知らなければ聞けばいい

 先日、ある著名な文化人(個人情報保護の観点でこの方が想像できないように、あえてこのように表現します。)にお会いしていろいろなお話をさせていただいていた時の話。
私が、”これはブログを本にしたものです”と言った時、”ブログって何ですか”、と問われた。ちょっと戸惑ったが、失礼のないように説明した。その後、”これはウェブで”と言ったら、それも同様に質問された。今や、ブログにしてもウェブにしても専門用語ではない、と思っていたものだから少々驚いた。
しかし、翌日、何気なくその会話を思い出していた時、その方の凄さと偉さを思い知らされた。というのも、知らなければ素直に聞けばいいではないか、と考えておられる方なのだと合点したからだ。
そう言えば、社内でちょっとわかりにくい話をした時、理解してくれたかなと不安に思うので、”わかった?”、と聞くとうなずく。そこで、”どうわかったの?” と聞くと、その説明がしどろもどろなのだ。わからなかったなら聞けばいいのに、何故かしない。理解できていないことを知られるとまずい、とでも思っているのだろうか。

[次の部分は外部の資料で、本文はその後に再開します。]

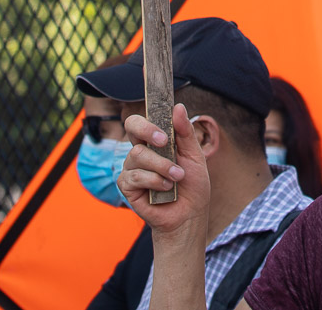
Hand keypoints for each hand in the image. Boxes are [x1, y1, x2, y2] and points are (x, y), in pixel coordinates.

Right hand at [118, 105, 209, 237]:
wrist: (189, 215)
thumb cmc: (192, 185)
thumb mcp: (195, 156)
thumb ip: (185, 132)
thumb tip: (178, 107)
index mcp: (156, 141)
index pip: (144, 120)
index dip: (149, 120)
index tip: (165, 131)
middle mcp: (141, 151)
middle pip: (131, 127)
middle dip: (147, 131)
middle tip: (164, 143)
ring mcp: (132, 168)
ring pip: (138, 154)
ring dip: (162, 166)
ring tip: (177, 177)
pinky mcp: (127, 186)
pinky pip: (135, 176)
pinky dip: (154, 182)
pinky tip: (165, 189)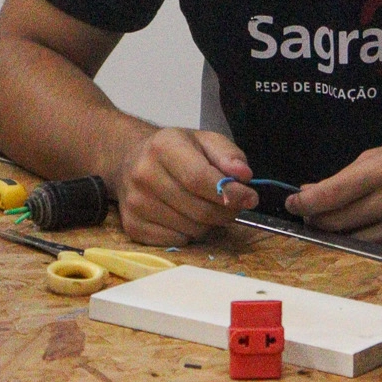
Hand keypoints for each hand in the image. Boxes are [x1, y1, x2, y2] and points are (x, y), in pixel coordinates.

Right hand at [108, 127, 258, 246]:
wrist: (132, 160)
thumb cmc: (176, 151)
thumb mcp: (205, 140)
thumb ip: (229, 155)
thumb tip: (243, 176)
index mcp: (164, 146)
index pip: (199, 178)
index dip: (229, 193)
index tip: (250, 198)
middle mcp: (144, 174)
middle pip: (198, 209)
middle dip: (225, 211)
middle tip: (233, 205)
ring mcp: (135, 203)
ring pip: (190, 229)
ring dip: (209, 224)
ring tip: (206, 206)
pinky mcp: (131, 226)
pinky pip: (175, 242)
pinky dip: (190, 234)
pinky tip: (186, 217)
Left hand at [285, 143, 381, 252]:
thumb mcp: (378, 156)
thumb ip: (343, 177)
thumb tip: (309, 192)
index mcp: (381, 171)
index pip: (328, 195)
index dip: (302, 201)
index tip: (293, 202)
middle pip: (335, 222)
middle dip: (314, 219)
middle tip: (308, 213)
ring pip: (352, 243)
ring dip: (334, 236)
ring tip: (330, 225)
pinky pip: (377, 253)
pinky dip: (362, 246)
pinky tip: (360, 234)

前記の著名な文化人は、知らないことがあっても何も恥ではない、自分の専門分野以外なのだから、と考えているからであろう。知識が多いことが褒められ、無いと馬鹿にされる。そんな不安を持つ前に、もっと本質を考える習慣や、本を読むこと、調べる習慣をつけたほうがはるかにマシだと思う。
自分のことを思い出すと、英会話が多少出来始めた頃、”I don’t know”が、なかなか言えなかった。本当は少し理解できるけど、 I don’t know と言うと殆ど理解できていない、と思われてしまうのではないか、俺は全然わからないわけではないのだ、とどこかで言いたいから I don’t know が言えなかったと反省している。質問の意味がわかっても、その質問に答えられない、知らないから、と毅然とした態度が取れるようになってから、堂々と I don’t know と言えるようになった。
知らないなら素直に質問をする、こうすることが説明者に対する礼儀だし、知っている振りをすることこそ失礼な話だと私は考える。